Aim of the exercise:
Look through the material below. Copy each line that contains the string "lines".
- - -
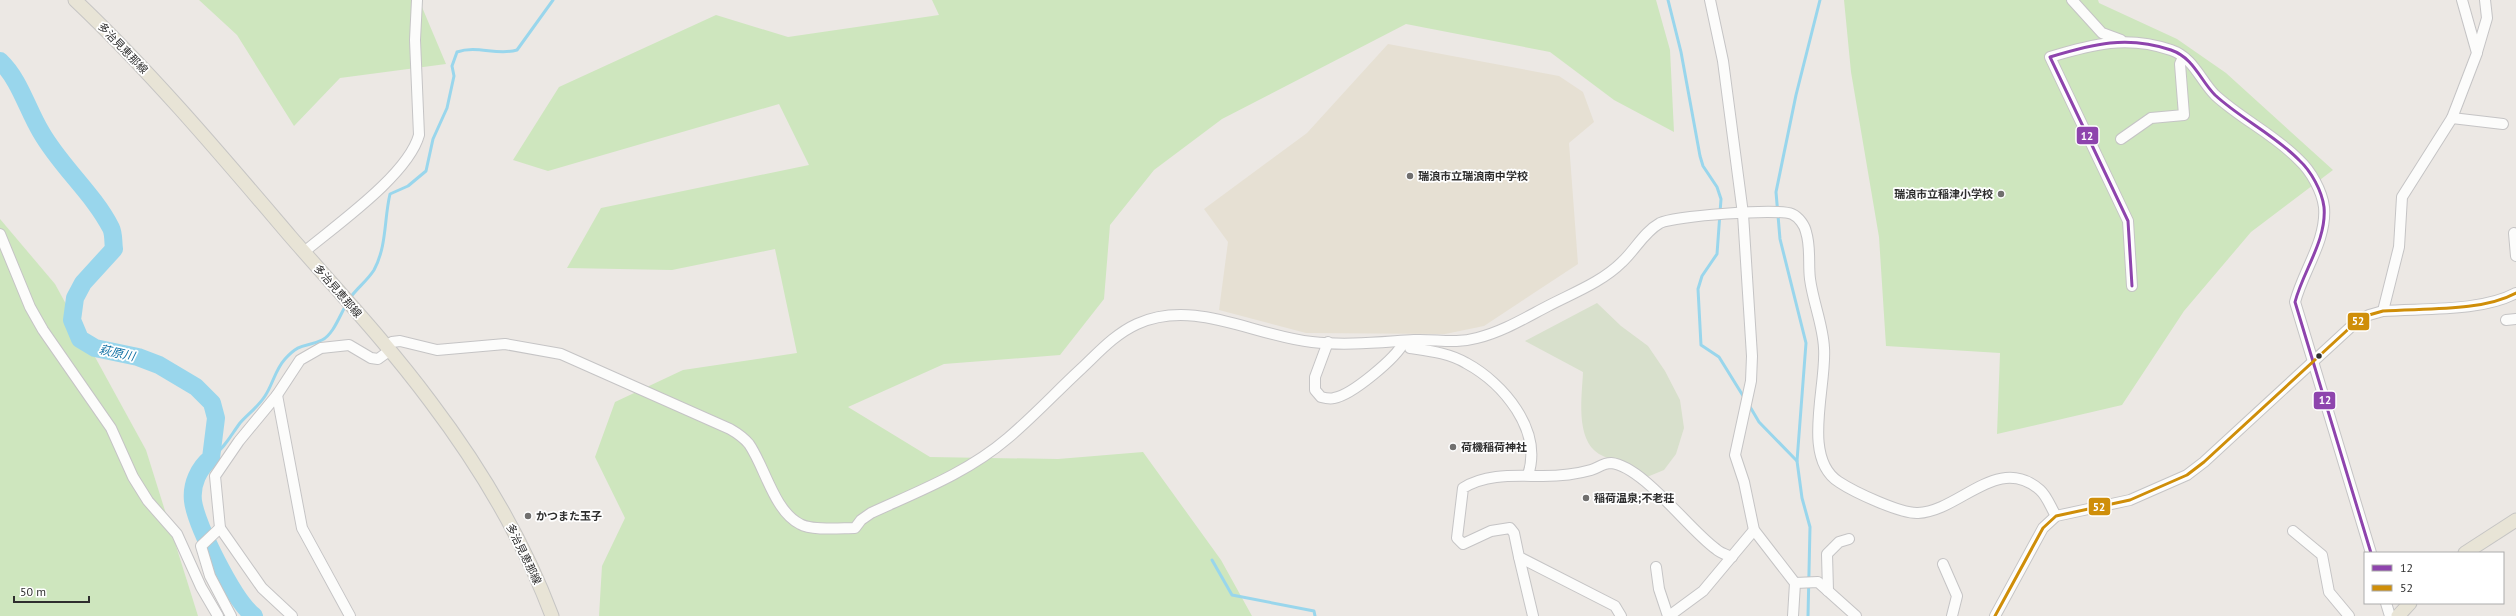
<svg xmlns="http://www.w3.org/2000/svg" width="2516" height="616" font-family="'PT Sans','Noto Sans JP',sans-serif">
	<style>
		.education { fill: #e6e0d3 }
		.green { fill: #cee6be }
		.cemetery { fill: #d8e0cc }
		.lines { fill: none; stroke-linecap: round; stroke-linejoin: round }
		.stream { stroke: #99d6ec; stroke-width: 3 }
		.river { stroke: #99d6ec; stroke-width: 18 }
		.minor-casing { stroke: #c5c4c5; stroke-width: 12 }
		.major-casing { stroke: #c6c5c4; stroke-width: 15 }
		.minor { stroke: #fcfcfb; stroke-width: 10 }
		.major { stroke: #e8e4d6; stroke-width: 13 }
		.bus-1-casing { stroke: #fff; stroke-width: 6 }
		.bus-2-casing { stroke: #fff; stroke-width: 6 }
		.bus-1 { stroke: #8e44ad; stroke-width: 3 }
		.bus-2 { stroke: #cf8e09; stroke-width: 3 }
		.poi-dot { fill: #706f6e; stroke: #fff; stroke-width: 1.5 }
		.bus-dot { fill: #2e2e2e; stroke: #fff; stroke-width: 1.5 }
		.labels { text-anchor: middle; stroke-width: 3.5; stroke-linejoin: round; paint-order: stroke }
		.street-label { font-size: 11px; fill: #2e2e2e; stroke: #fff }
		.poi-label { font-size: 11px; font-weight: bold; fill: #2e2e2e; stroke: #fff; text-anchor: start }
		.water-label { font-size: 12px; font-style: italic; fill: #0d6fa3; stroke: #fff }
		.line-badge { stroke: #fff; stroke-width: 1.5 }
		.badge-label { font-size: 11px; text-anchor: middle; font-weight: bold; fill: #fff }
	</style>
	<rect width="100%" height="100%" fill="#ece8e4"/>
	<!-- education -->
	<polygon class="education" points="1388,44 1559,76 1583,92 1594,122 1569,143 1578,264 1484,326 1445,334 1306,333 1219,310 1228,242 1204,209 1307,133"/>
	<!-- green -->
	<g class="green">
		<polygon points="199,0 419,0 446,64 340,78 294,126 237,35"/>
		<polygon points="932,0 1656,0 1670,50 1674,132 1614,100 1550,52 1406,24 1222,119 1154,170 1110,225 1104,299 1060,355 944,364 848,407 930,457 1058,459 1143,452 1221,560 1252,616 599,616 602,566 625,518 595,457 615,402 683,370 797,353 775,249 672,270 567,268 601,208 809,165 779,104 548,171 513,160 559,87 716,15 788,37 939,15"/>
		<polygon points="1844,0 2098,0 2099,3 2177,39 2226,73 2333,170 2251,232 2184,311 2122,405 1997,434 2000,353 1886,346 1879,237 1851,72"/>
		<polygon points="0,219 55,284 146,450 198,616 0,616"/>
	</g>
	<!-- cemetery -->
	<path class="cemetery" d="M1597,303L1621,326L1648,346L1665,371L1680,400L1684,428L1676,454L1664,470L1647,477C1631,466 1615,463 1599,454C1575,439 1582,396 1583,372L1525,341Z"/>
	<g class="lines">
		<!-- stream -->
		<g class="stream">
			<polyline points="1668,0 1681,52 1700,156 1703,166 1717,187 1721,199 1717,254 1702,276 1698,289 1701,345 1719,357 1745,399"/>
			<path d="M350,298C357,288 367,281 374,270C387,246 384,219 390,194L408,186L426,171L433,139L447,108L454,76L452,66L457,52C477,45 498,56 517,50L553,0"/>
			<polyline points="1749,405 1759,422 1797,461"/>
			<path d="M211,458C224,449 231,435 240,423C248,414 258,407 265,396C273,384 275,370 285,359C301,341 306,348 322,340C333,335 340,315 346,305"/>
			<polyline points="1212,560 1232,595 1314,611 1315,616"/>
			<polyline points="1808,616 1810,527 1802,498 1797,461 1806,343 1780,239 1776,192 1796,95 1820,0"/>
		</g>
		<!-- river -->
		<path class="river" d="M0,61C20,80 27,109 41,132C61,167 93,193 111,228C114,234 113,243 114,249L83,283L75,298L72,320L80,339L95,348L138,357L159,365L196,387L212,403L216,418L211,458C199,468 191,484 193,501C196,525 234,601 254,616"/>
		<defs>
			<g id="minor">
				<polyline points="1710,0 1723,61 1743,214 1752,356 1751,381 1735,455 1744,482 1754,530 1795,583 1793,616"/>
				<polyline points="2072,0 2102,33 2121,40"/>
				<polyline points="2477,52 2487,18 2485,0"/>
				<polyline points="2452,118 2503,124"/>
				<polyline points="2121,139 2151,118 2184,115 2180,64 2183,57"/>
				<polyline points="2514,233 2516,256"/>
				<polyline points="0,234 30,307 43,330 111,428 133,477 148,501 177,534 201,587 218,616"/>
				<path d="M304,252C336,225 408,175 419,135L415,40L417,0"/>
				<path d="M2132,286L2128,221L2050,57C2093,44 2127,35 2171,50C2194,58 2200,80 2215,95C2241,119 2275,135 2299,160C2311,171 2322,191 2324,207C2327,240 2303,271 2295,302L2371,553"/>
				<polyline points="2383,311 2399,247 2402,197 2452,118 2477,53 2462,0"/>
				<polyline points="2506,320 2516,319"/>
				<path d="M1408,341L1410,348C1430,351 1449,353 1466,363C1503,383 1543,430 1528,475"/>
				<path d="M1328,342L1315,377V390L1321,397C1325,398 1330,399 1334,398C1352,395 1396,358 1404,342"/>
				<path d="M385,346L392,342L400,341L437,350L505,344L561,354L730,429C737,433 744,438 749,444C765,467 774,511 800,524C812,531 841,528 855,528L861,520L871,513C919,491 967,473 1008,438C1034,416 1057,391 1082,368C1099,352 1115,334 1137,324C1194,298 1254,336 1312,342C1346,346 1381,342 1414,340C1436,339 1455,344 1477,338C1502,332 1525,318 1548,306C1573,293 1602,282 1622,262C1635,250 1644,232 1660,223C1674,216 1778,208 1792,214C1799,217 1805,226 1806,232C1811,247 1808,264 1810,279C1813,302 1823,325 1824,348C1827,386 1801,458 1839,482C1854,492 1901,514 1918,513C1960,511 1998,453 2040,490C2047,496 2051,508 2056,516"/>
				<polyline points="277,395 302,528 350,616"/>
				<polyline points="220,528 201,546 210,576 231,616"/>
				<polyline points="2293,531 2322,555 2329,592 2349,616"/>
				<polyline points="1519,557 1533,616"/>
				<polyline points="1943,564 1957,596 1952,616"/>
				<polyline points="1656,567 1659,589 1668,616"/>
				<polyline points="1795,583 1818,582 1856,616"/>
				<polyline points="1828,591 1827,554 1839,542 1849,539"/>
				<polyline points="2386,603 2390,616"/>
				<polyline points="292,616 262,588 220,528 215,476 239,441 277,395 300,360 321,348 349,345 371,358 378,359 389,351"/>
				<path d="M1621,616L1615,606L1519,557L1514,533L1510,528L1491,531L1463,544L1457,538L1463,488C1487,473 1516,476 1543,476C1557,476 1577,474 1591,470C1598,468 1603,463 1611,463C1643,466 1689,530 1716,549C1720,553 1727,555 1732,557"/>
				<polyline points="1669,616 1703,591 1754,530"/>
				<path d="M1995,616L2043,528L2056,516L2130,500L2187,475L2204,462L2355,323L2369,315L2383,311C2423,308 2481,312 2516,293"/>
			</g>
			<g id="major">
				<path d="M75,0C152,73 221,155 290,236C337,290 387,343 430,401C480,467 523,539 552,616"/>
				<polyline points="2465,553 2516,520"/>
				<polyline points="2398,616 2410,603"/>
			</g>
		</defs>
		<!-- minor casing -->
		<use href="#minor" class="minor-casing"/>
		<!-- major casing -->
		<use href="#major" class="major-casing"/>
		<!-- minor -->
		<use href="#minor" class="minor"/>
		<!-- major -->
		<use href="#major" class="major"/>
		<defs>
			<path id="bus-1" d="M2132,286L2128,221L2050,57C2093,44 2127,35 2171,50C2194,58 2200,80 2215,95C2241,119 2275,135 2299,160C2311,171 2322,191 2324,207C2327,240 2303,271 2295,302L2371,553"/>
			<path id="bus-2" d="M1995,616L2043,528L2056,516L2130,500L2187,475L2204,462L2355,323L2369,315L2383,311C2423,308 2481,312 2516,293"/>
		</defs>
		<!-- bus-1 casing -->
		<use href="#bus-1" class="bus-1-casing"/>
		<!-- bus-2 casing -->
		<use href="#bus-2" class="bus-2-casing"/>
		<!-- bus-1 -->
		<use href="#bus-1" class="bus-1"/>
		<!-- bus-2 -->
		<use href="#bus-2" class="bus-2"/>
	</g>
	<!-- markers -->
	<g class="poi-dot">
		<circle cx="1410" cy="176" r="4"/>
		<circle cx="2001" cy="194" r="4"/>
		<circle cx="1453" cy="447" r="4"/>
		<circle cx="1586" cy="498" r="4"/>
		<circle cx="528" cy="516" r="4"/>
	</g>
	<circle class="bus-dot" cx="2319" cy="356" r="3.5"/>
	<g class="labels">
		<!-- street labels -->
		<g class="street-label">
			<text transform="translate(123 48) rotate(46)" y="4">多治見恵那線</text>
			<text transform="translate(338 291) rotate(49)" y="4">多治見恵那線</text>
			<text transform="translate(524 554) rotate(64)" y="4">多治見恵那線</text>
		</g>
		<!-- poi labels -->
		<g class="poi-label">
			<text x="1418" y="180">瑞浪市立瑞浪南中学校</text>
			<text x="1993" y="198" text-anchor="end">瑞浪市立稲津小学校</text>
			<text x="1461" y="451">荷機稲荷神社</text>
			<text x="1594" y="502">稲荷温泉;不老荘</text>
			<text x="536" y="520">かつまた玉子</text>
		</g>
		<!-- water labels -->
		<g class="water-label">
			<text transform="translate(117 353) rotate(12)" y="4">萩原川</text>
		</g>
	</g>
	<g class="line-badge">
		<rect x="2076" y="126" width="23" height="19" rx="4" fill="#8e44ad"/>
		<rect x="2347" y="312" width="23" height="19" rx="4" fill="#cf8e09"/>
		<rect x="2313" y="391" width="23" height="19" rx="4" fill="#8e44ad"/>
		<rect x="2088" y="497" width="23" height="19" rx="4" fill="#cf8e09"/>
	</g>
	<g class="badge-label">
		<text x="2087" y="140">12</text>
		<text x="2358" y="325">52</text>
		<text x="2325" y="404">12</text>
		<text x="2099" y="511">52</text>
	</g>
	<!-- legend -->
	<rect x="2364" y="552" width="140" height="52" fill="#ffffff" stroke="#ababab"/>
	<rect x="2372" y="565" width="20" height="6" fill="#8e44ad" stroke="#ababab"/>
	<text x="2400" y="572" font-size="12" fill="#2e2e2e">12</text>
	<rect x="2372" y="585" width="20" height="6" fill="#cf8e09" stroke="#ababab"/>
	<text x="2400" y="592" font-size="12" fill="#2e2e2e">52</text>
	<!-- scale -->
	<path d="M14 596v6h75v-6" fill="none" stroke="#2e2e2e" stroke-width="2"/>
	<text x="20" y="596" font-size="12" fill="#2e2e2e" stroke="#ffffff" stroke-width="3" paint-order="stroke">50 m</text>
</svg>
- - -
Solution to the problem:
		.lines { fill: none; stroke-linecap: round; stroke-linejoin: round }
	<g class="lines">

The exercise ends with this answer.